EXERCISE
Search the records for the string "соглашение" and return each line that has it.
****************************************
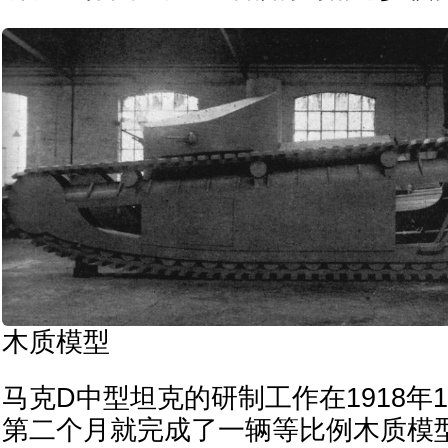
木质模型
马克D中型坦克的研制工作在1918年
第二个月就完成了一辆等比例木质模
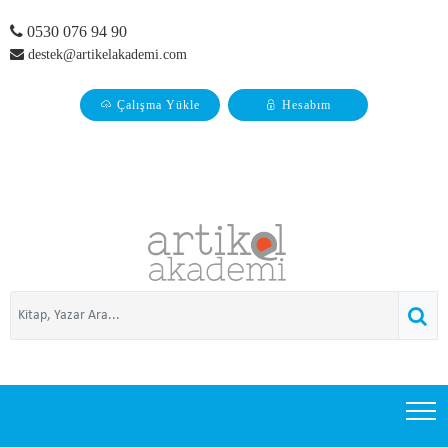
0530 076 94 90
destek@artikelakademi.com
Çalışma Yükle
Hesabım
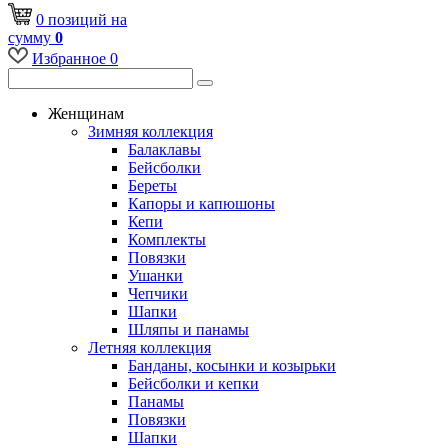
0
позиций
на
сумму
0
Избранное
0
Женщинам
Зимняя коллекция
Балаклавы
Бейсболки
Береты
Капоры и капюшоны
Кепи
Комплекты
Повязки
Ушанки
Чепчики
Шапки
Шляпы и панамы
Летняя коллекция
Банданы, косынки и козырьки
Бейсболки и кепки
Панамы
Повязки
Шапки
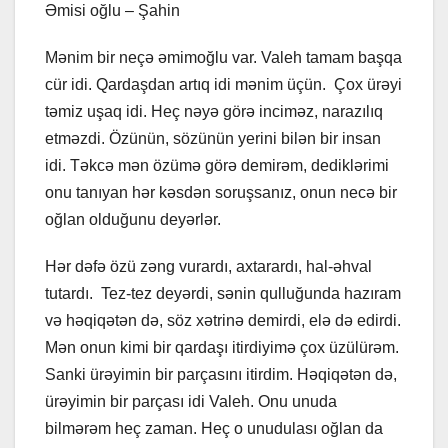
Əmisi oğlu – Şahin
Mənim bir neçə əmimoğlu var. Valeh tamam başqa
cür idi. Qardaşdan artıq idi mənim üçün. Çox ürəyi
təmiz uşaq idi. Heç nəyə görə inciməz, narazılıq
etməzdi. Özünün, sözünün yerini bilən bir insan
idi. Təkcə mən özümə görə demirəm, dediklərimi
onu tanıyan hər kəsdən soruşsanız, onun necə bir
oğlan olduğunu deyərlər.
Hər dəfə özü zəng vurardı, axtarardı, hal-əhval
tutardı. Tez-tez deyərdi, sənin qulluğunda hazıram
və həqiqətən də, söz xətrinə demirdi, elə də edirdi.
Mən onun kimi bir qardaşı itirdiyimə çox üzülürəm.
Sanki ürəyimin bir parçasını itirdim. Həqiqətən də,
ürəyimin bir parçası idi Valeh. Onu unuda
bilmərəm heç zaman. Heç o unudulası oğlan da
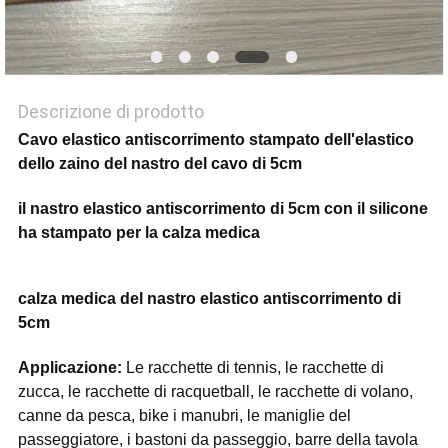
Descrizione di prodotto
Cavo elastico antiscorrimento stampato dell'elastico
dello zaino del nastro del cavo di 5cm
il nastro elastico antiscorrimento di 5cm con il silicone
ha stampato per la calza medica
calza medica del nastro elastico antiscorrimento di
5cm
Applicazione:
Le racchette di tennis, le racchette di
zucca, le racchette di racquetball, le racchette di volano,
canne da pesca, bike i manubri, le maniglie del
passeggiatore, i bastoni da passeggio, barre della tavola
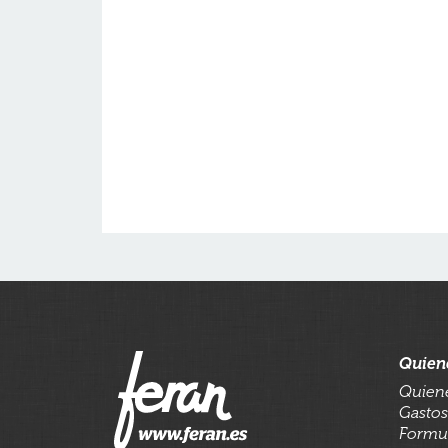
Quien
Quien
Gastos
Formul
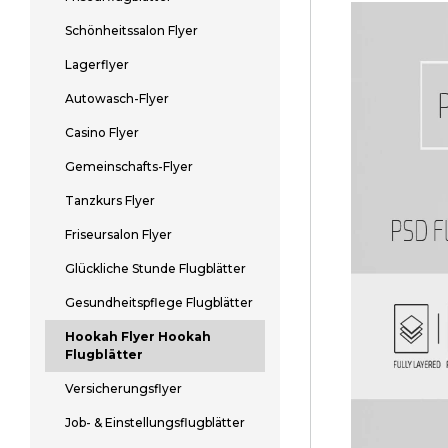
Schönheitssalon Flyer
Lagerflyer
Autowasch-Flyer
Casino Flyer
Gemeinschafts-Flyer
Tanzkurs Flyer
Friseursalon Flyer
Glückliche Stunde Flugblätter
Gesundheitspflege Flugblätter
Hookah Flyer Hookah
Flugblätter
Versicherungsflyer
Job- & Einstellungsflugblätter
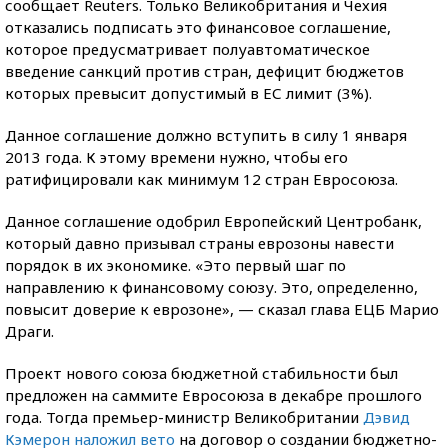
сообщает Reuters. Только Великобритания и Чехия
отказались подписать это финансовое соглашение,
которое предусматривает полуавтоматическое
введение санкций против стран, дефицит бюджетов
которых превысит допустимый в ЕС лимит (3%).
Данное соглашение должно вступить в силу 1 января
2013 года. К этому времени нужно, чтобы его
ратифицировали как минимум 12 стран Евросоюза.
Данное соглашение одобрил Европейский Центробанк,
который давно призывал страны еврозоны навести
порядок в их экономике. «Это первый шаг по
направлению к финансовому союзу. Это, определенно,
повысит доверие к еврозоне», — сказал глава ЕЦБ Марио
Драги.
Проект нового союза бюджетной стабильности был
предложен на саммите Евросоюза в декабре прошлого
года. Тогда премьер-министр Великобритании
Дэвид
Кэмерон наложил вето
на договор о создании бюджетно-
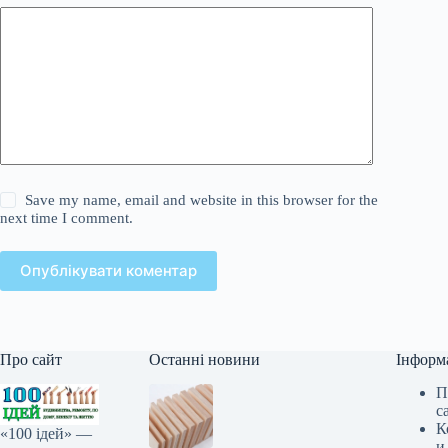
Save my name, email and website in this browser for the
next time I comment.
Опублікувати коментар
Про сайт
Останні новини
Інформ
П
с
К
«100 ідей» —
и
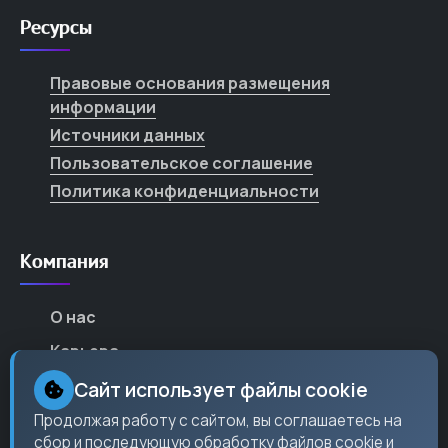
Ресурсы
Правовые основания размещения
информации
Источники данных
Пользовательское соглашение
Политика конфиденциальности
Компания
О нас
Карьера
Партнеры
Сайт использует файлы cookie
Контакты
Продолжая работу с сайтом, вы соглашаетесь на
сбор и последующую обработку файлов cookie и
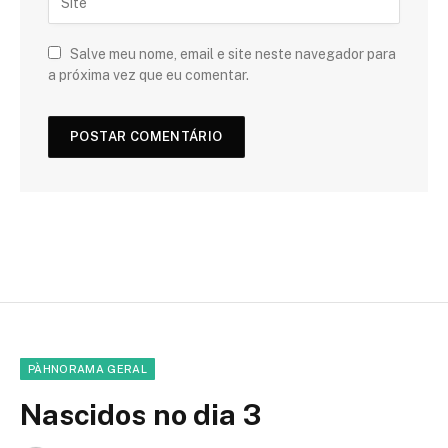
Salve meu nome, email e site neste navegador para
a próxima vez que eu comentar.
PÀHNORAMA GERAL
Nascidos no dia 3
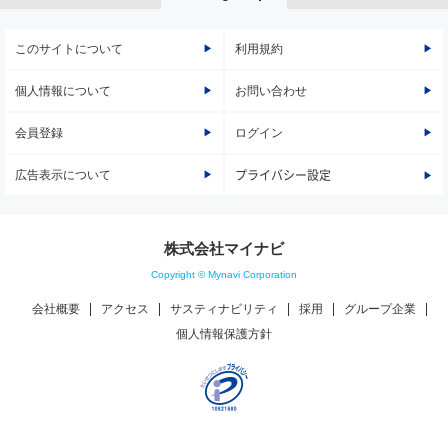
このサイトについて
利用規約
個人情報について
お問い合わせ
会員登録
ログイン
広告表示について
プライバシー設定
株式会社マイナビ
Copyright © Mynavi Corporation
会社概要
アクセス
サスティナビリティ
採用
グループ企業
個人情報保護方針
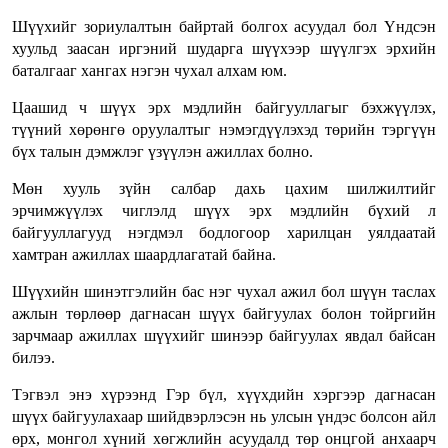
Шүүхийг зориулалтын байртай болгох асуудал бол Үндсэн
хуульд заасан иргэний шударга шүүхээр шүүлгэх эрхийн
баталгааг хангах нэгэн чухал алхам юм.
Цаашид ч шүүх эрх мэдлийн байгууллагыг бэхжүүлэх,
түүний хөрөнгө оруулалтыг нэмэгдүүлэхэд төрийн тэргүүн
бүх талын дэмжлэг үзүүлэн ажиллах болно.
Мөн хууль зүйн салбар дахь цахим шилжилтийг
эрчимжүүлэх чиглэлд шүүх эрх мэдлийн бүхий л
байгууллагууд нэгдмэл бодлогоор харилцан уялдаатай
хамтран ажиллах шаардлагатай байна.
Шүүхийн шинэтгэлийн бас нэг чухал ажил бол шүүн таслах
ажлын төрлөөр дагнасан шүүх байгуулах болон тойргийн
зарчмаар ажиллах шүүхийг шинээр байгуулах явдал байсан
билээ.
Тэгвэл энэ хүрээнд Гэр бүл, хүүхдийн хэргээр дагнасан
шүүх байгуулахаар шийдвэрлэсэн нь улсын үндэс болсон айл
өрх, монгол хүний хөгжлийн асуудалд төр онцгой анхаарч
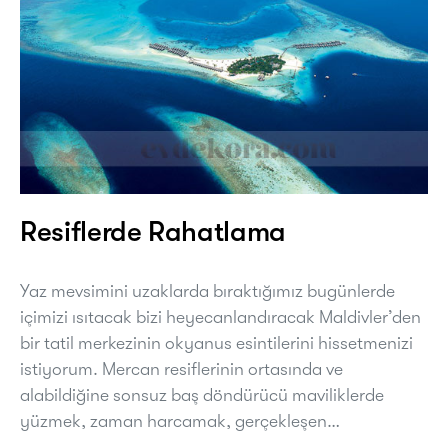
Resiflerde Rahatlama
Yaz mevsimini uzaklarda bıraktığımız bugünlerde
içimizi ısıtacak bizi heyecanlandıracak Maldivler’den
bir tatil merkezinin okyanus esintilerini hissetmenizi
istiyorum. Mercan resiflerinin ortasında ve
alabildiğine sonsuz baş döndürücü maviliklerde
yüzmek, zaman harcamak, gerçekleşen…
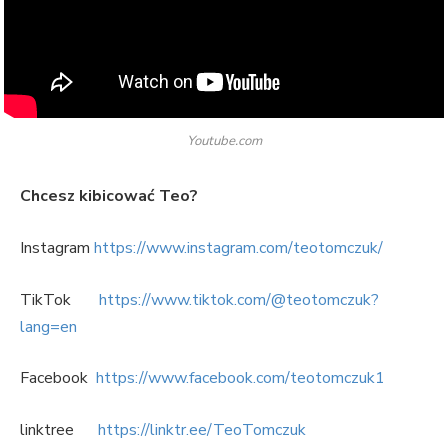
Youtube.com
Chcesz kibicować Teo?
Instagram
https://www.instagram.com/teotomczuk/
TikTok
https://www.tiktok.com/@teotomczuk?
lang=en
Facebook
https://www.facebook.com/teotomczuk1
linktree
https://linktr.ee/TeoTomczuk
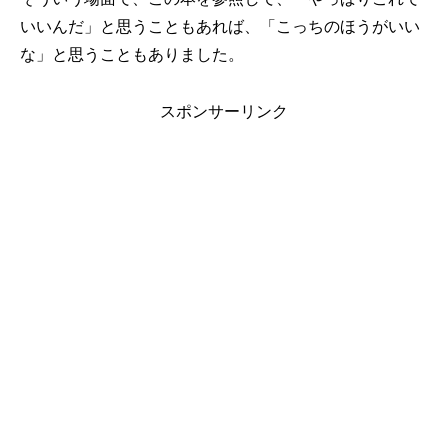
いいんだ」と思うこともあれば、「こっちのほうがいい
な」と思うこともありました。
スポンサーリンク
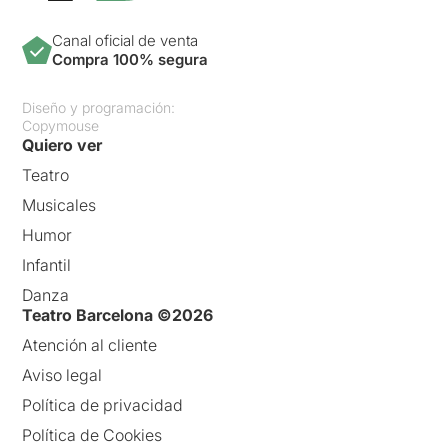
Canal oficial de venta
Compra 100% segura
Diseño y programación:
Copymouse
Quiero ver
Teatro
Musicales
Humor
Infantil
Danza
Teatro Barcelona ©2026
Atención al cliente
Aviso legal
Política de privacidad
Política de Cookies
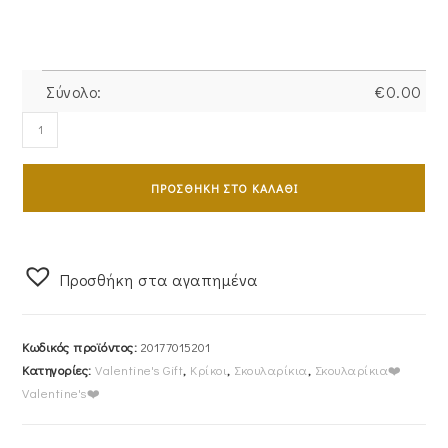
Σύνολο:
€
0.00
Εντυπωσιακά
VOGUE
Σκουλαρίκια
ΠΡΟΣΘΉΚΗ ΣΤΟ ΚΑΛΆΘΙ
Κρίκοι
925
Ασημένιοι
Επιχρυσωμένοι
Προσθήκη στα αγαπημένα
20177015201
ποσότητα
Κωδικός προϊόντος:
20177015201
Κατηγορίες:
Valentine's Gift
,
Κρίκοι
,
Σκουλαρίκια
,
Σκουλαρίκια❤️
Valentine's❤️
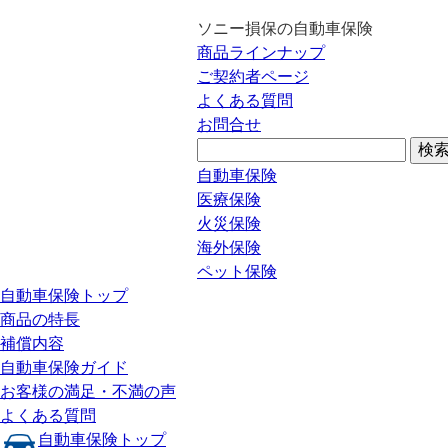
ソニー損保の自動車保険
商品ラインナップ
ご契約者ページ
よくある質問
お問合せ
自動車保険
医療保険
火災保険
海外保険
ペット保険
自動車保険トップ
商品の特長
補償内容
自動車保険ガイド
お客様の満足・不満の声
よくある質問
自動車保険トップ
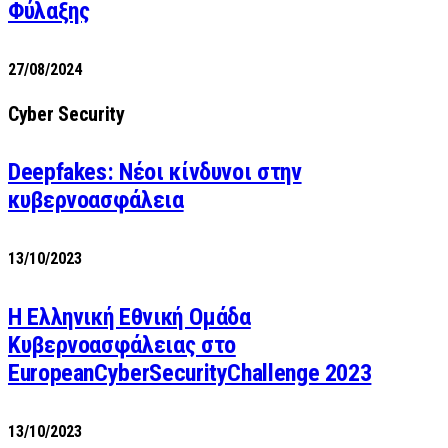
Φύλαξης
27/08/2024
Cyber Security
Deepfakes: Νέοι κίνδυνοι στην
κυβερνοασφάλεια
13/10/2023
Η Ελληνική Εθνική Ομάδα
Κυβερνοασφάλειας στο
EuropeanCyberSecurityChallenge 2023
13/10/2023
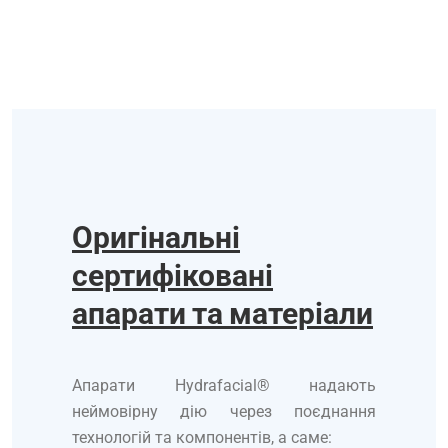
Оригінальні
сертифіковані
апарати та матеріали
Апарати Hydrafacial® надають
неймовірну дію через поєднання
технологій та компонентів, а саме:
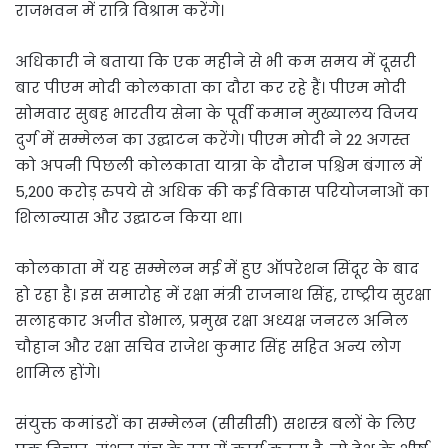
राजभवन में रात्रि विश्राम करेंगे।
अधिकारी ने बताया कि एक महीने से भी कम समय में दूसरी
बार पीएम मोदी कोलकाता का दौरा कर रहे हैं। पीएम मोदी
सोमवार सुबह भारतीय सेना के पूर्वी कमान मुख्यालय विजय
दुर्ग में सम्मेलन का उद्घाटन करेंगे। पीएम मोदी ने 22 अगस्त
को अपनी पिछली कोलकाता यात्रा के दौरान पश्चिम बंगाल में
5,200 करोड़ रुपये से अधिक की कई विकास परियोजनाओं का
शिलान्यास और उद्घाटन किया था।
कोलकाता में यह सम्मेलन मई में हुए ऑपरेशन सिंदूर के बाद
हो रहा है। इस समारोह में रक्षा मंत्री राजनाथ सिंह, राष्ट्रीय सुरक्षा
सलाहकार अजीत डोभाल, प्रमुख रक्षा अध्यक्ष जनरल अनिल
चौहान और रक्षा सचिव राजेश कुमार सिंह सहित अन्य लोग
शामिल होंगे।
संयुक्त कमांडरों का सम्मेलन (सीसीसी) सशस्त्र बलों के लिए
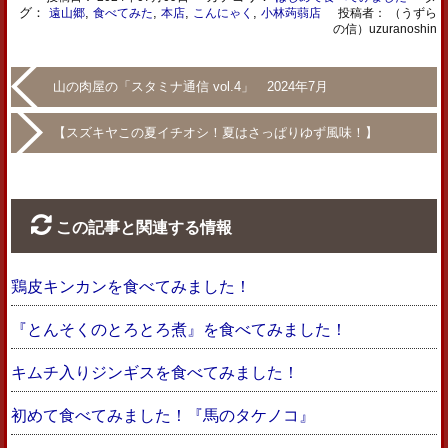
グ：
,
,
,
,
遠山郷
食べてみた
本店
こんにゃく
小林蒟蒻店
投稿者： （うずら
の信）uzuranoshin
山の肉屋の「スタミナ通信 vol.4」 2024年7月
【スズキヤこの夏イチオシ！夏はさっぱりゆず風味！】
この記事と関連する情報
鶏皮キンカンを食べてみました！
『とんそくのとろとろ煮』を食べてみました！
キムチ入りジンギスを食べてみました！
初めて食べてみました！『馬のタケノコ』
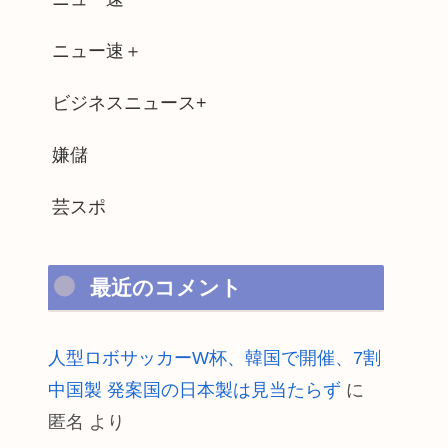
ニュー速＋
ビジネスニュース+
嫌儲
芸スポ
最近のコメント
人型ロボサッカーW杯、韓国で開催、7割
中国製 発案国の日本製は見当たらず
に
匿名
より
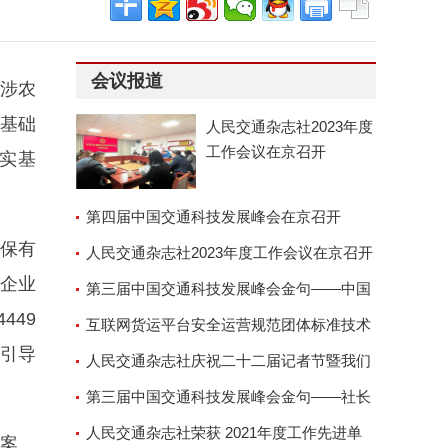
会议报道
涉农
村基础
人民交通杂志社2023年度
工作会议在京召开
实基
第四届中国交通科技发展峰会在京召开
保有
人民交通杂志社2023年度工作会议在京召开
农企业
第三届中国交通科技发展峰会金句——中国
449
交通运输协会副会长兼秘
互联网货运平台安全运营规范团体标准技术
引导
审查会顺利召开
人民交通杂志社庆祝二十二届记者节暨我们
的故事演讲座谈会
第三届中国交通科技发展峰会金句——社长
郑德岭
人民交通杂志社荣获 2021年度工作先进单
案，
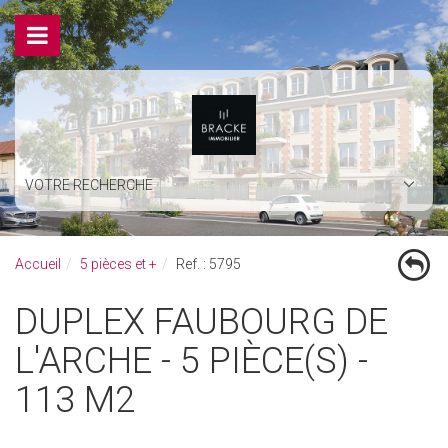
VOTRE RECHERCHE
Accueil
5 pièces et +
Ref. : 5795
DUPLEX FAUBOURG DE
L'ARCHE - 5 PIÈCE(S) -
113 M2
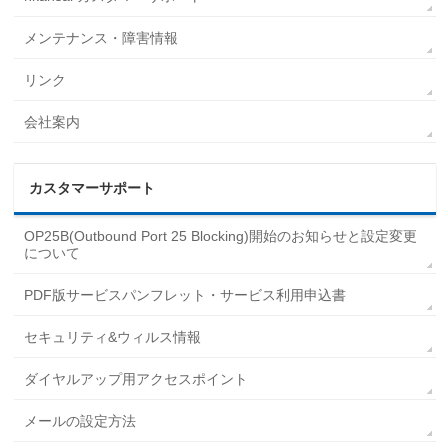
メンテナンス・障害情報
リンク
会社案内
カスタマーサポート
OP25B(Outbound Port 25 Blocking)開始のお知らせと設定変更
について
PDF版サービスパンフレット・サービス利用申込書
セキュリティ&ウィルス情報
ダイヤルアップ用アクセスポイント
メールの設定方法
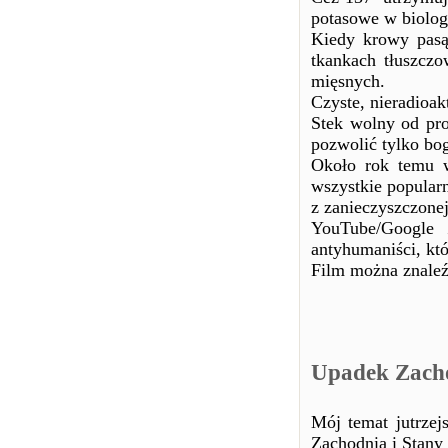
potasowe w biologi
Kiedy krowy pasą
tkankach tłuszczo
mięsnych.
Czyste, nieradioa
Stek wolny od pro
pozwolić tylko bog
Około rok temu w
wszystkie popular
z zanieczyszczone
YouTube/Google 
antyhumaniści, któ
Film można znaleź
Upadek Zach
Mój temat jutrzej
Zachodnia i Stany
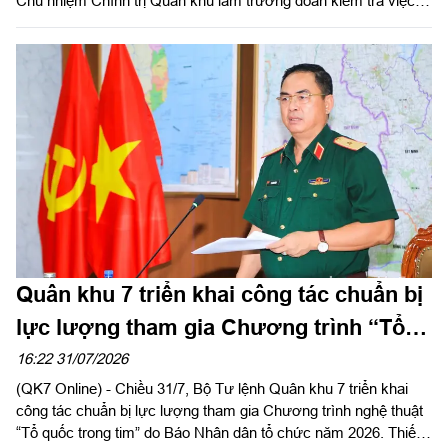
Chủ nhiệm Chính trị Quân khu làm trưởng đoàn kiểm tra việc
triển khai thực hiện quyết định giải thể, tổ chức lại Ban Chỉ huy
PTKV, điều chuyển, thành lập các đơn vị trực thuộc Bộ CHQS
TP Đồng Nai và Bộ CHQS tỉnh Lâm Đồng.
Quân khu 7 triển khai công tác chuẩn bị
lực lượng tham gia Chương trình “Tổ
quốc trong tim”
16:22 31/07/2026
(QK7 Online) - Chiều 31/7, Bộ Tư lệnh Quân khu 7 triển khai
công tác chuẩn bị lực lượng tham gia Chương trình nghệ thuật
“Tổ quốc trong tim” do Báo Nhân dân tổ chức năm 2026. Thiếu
****************************************
COMPLETED TASK
отказались подписать это финансовое соглашение,
Данное соглашение должно вступить в силу 1 января
Данное соглашение одобрил Европейский Центробанк,
Пользовательское соглашение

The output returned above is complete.